Jaco van Jaarsveldt, Head of Commercial Strategy and Innovation at Experian Africa, said: “This quarterly observation is aligned to the typical seasonal behaviour, where the index increases between March and May, due to credit lending increasing during the Black Friday and Festive season spending spree in the preceding year. However, what remains to be seen is the relative negative contribution the current global financial situation has had, with cost of living increases not experienced in decades, negatively impacting on consumers,” he states.

According to the media statement, retail loans saw a significant deterioration in CDI year-on-year, mainly as a result of the highest post-Covid new business volumes observed during the fourth quarter of 2021. “What is concerning is that this deterioration occurred in a market where new retail accounts opened remain 30% below pre-Covid levels, yet at these lower new account levels, more consumers are showing increasing signs of distress,” says van Jaarsveld.

For vehicle loans, whilst the deterioration was more modest, moving from 4.27 to 4.36 year-on-year, the same early signs of distress in the secured market segment is evident – indicating that no consumers are immune to the broad economic and cost of living distresses experienced in the market.

While there were overall improvement in CDI for the credit card, personal loans and home loans segments, Experian does not expect it to continue into the next quarters as more and more consumers feel the pinch of the current financial environment, especially the significantly higher interest rates,” adds van Jaarsveldt.

What was most interesting of the period under review is that affluent consumers under more financial strain than most, relatively speaking, than their less affluent counterparts. Luxury Living, showed a significant year-on-year deterioration in CDI, whilst year-on-year improvements were observed for Groups 2, 3, and 4 - see table.

Interestingly, Laboured Living, and Yearning Youth, showed significant deterioration in CDI after the improving trend that followed in the two years after the initial Covid hard lockdown conditions. This is, for the most part, related to the meaningful increase in new business volumes that was seen for retail over the 2021 Festive season, with consumers in these segments feeling the immediate effect of higher food and transport prices as the consumer inflation rate continues along its increasing trajectory.

For the credit industry, South Africa’s increasing unemployment rate is particularly concerning – not only from a credit qualification perspective but also from a continued affordability perspective when looking at existing credit consumers.

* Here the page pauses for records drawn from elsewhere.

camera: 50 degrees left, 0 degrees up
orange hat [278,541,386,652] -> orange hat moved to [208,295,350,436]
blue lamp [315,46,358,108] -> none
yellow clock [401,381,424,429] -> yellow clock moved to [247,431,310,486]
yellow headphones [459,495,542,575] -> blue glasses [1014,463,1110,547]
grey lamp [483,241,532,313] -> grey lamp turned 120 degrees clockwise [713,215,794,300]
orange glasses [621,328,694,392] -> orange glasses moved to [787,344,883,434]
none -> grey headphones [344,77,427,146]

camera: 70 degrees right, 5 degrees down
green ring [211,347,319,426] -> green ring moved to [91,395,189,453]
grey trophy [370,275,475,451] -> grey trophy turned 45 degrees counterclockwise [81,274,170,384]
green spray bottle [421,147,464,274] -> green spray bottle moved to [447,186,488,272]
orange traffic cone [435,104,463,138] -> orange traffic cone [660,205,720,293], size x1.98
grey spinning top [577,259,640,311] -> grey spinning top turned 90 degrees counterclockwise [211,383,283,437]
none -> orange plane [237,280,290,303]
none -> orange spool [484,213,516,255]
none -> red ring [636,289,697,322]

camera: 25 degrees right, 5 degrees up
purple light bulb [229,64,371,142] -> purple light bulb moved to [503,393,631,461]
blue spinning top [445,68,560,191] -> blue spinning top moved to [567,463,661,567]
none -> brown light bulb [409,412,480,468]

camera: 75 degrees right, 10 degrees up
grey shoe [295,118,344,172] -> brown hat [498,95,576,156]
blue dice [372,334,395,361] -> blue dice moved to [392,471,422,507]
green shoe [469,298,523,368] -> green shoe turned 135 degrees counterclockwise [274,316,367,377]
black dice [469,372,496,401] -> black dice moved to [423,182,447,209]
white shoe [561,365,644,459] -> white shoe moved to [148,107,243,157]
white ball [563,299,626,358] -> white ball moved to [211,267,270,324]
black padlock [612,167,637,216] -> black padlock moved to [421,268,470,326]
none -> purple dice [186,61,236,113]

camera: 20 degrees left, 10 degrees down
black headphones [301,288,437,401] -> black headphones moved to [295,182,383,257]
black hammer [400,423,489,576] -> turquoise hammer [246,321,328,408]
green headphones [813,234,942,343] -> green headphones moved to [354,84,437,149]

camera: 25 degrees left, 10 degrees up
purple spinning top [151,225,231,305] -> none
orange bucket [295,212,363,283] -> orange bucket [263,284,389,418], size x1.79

“The South African market demand for credit since Covid has not only recovered to pre-Covid conditions but has actually been exceeding it since 2021 Q4. This aligns with what we have seen from a macroeconomic perspective, where consumers are under increasing pressure just to make ends meet. However, as lenders continue to enforce more conservative lending criteria, supply of credit remains well below pre-Covid levels, especially in the unsecured lending market, which is a trend that has continued even after the pandemic,” says Jaarsveldt.

In this tough economic climate, Experian advises consumers to manage their budgets carefully and use credit responsibly.